Emily Howland (1827–1929) devoted her long life to abolition, temperance, and education—especially for escaped slaves and, after the Civil War, for African Americans generally. Though only an occasional campaigner for woman’s rights (nineteenth-century practice was to use the singular, woman's; later practice was to use the plural, women's), she nonetheless achieved notable milestones for women, including becoming the first female director of an American national bank.
Emily was born into the Quaker "dynasty" of Slocum Howland, whose family made Sherwood (now part of the town of Aurora) a historic hotbed of antislavery and woman’s rights activism. Emily was Slocum’s daughter; the prominent woman’s rights advocate Isabel Howland, born 1859, would be her niece.
Beginning in her thirties, Emily spent much of her time in the South. From 1857 to 1859, she taught at the Normal School for Colored Girls in Washington, D.C. During the Civil War she lived in Arlington, Virignia, teaching literacy to freed slaves and aiding the sick during a smallpox epidemic. In 1867, she established the Howland Chapel School (Northumberland County, Virginia) to teach the children of former slaves.

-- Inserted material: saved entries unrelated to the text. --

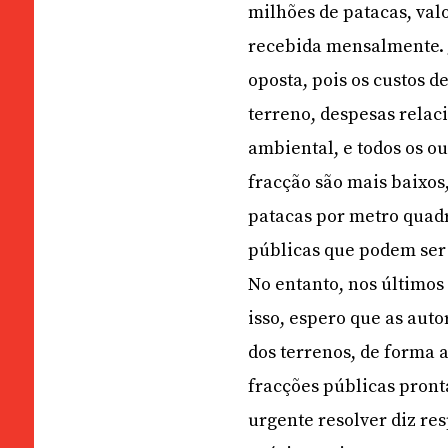
milhões de patacas, val
recebida mensalmente. 
oposta, pois os custos d
terreno, despesas relac
ambiental, e todos os o
fracção são mais baixos
patacas por metro quadr
públicas que podem ser
No entanto, nos últimos
isso, espero que as aut
dos terrenos, de forma a
fracções públicas pront
urgente resolver diz res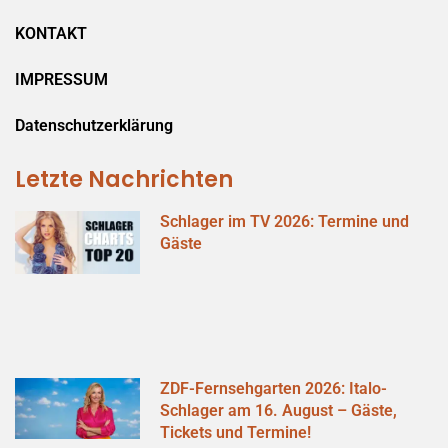
KONTAKT
IMPRESSUM
Datenschutzerklärung
Letzte Nachrichten
Schlager im TV 2026: Termine und
Gäste
ZDF-Fernsehgarten 2026: Italo-
Schlager am 16. August – Gäste,
Tickets und Termine!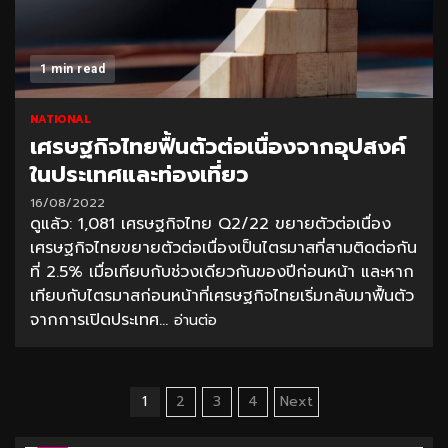
1 min read
NATIONAL
เศรษฐกิจไทยฟื้นตัวต่อเนื่องจากอุปสงค์
ในประเทศและท่องเที่ยว
16/08/2022
ดูแล้ว: 1,081 เศรษฐกิจไทย Q2/22 ขยายตัวต่อเนื่อง
เศรษฐกิจไทยขยายตัวต่อเนื่องเป็นไตรมาสที่สามติดต่อกัน
ที่ 2.5% เมื่อเทียบกับช่วงเดียวกันของปีก่อนหน้า และหาก
เทียบกับไตรมาสก่อนหน้าที่เศรษฐกิจไทยเริ่มกลับมาฟื้นตัว
จากการเปิดประเทศ...
อ่านต่อ
Posts
1
2
3
4
Next
pagination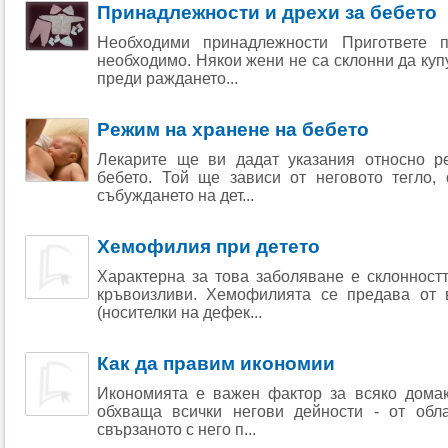
Принадлежности и дрехи за бебето
Необходими принадлежности Пригответе п
необходимо. Някои жени не са склонни да куп
преди раждането...
Режим на хранене на бебето
Лекарите ще ви дадат указания относно р
бебето. Той ще зависи от неговото тегло, 
събуждането на дет...
Хемофилия при детето
Характерна за това заболяване е склонност
кръвоизливи. Хемофилията се предава от 
(носителки на дефек...
Как да правим икономии
Икономията е важен фактор за всяко домак
обхваща всички негови дейности - от обл
свързаното с него п...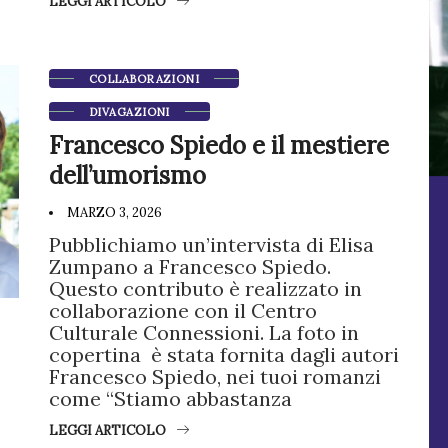
LEGGI ARTICOLO
COLLABORAZIONI
DIVAGAZIONI
Francesco Spiedo e il mestiere
dell’umorismo
MARZO 3, 2026
Pubblichiamo un’intervista di Elisa
Zumpano a Francesco Spiedo.
Questo contributo è realizzato in
collaborazione con il Centro
Culturale Connessioni. La foto in
copertina è stata fornita dagli autori
Francesco Spiedo, nei tuoi romanzi
come “Stiamo abbastanza
LEGGI ARTICOLO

Her father, Slocum, assisted in funding this school. Ultimately, she founded or financially supported some fifty schools for African Americans across the south.
In 1870, she returned to Sherwood because Slocum was in declining health. She at once immersed herself in community affairs. In 1872, she founded and partly financed a grammar school, the Sherwood Select School. Ten years later she assumed full control over the school as owner and consulting head, a position she would hold until her 100th year. In 1884 and 1885, she toured Europe, accompanied by her niece Isabel. In 1890, she became a director of the Aurora National Bank in Aurora, New York. As mentioned, she was the first woman director of a national bank. She held this board seat until she died at the age of 101.
In 1926, the University of the State of New York conferred upon her an honorary Doctor of Literature (Litt. D.) degree, the first woman to be so honored by that institution. In 1927, her hundredth year, the Sherwood Select School (now known informally as the Emily Howland School) was absorbed into the public school system.
Emily Howland died in 1929, aged 101. Her Sherwood home still stands on Route 34B, a few doors south of the landmark Howland Stone Store. The New York State Education Department placed a historical marker in front of the house in 1935.